How many members does a band requires to be awesome? The answer to what it might sound like a dumb question is: it depends. It really depends on the creative forces behind such group. One does get surprise when two dudes (or dudettes… or a mix of both) get to pull out what four or six fellows strive with more often than not. However, while you hear about the single artists, the duos and the four to six member rock bands, trios are a very rare and somewhat extinct creature into the rock scene. While there has been some great live collaborations by three iconic artists on the GRAMMYs every year, you don’t get to see that and even in those case scenarios, some does get to have a background band supporting them. However, while they aren’t as common, we can’t deny there’s a John Butler Trio.
And speaking of which, one that might jump into that wagon with great success it might have to be the Bud Collins Trio (though technically they aren’t too much of a trio). A perfect example of it can be found on their latest album No 5uch Th1ng. The record is almost literally a journey into the past, the hey days of melodic rock and roll and the Wall of Sound in the veins of The Beatles and The Beach Boys, while incorporating some of that dreamy vibe the likes of Pink Floyd came to be known.
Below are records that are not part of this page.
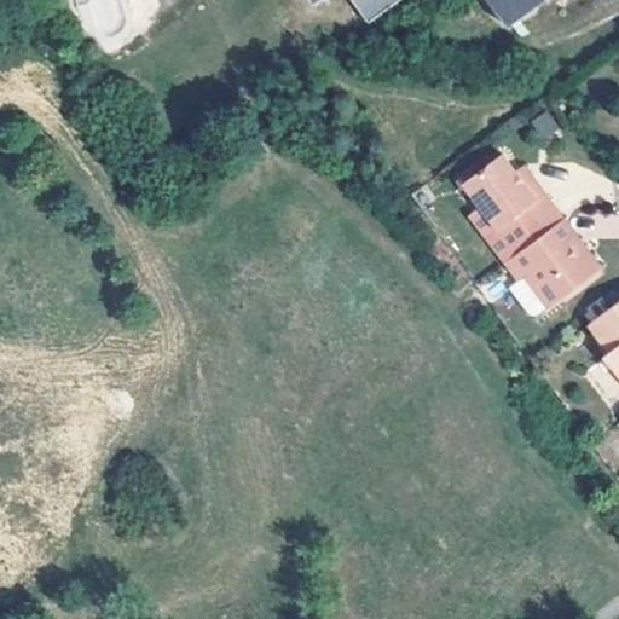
[(350,0),(365,19),(392,0),(487,0),(505,25),(539,0),(350,0)]
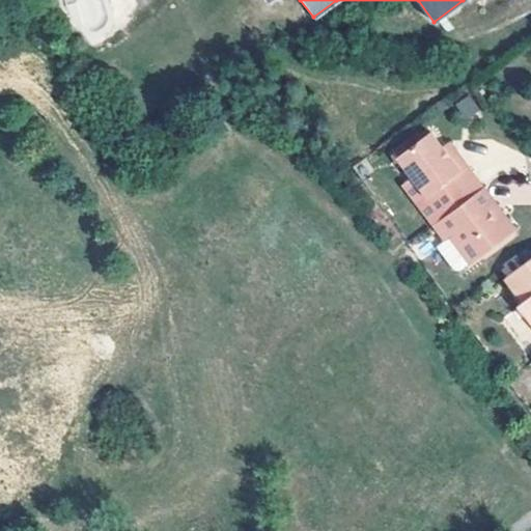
[(455,103),(464,119),(479,111),(471,95),(455,103)]
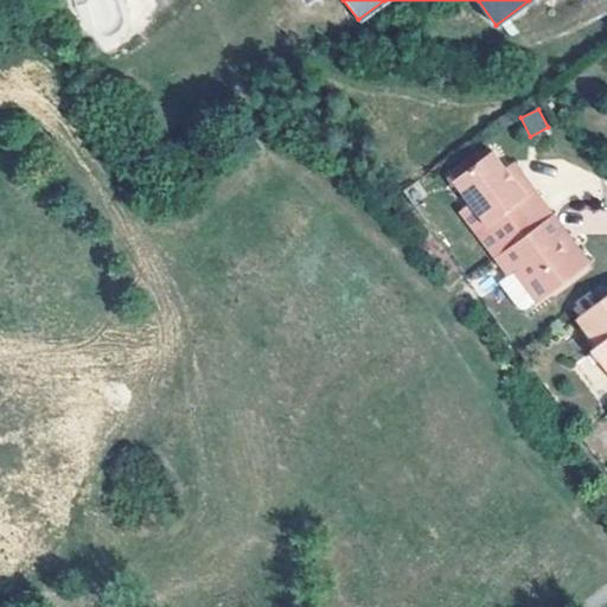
[(457,210),(492,257),(497,254),(555,210),(517,160),(504,168),(490,148),(451,179),(467,202),(457,210)]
Each of the three songs on the record gets to navigate through different decades and pull out influences from a wide spectrum.
While the album is fun, however its budget does reflect throughout the album as the ambition never comes together as epic and loud as the band would love to and instead, songs like the title track, does get a bit amateurish and messy, which again, its very sad as you feel like there’s an ambition and a creative force looking to be unleash yet it finds itself constrain by the lack of sources.
In the end, No 5uch Th1ng by Bud Collins is full of potential. Hopefully as they move into their musical career, their next albums may get a bigger production team behind and all that talent waiting to takeover does finds its way to succeed on that mission. In the meantime, definitely an album fans of 70s and 80s rock music might dig into.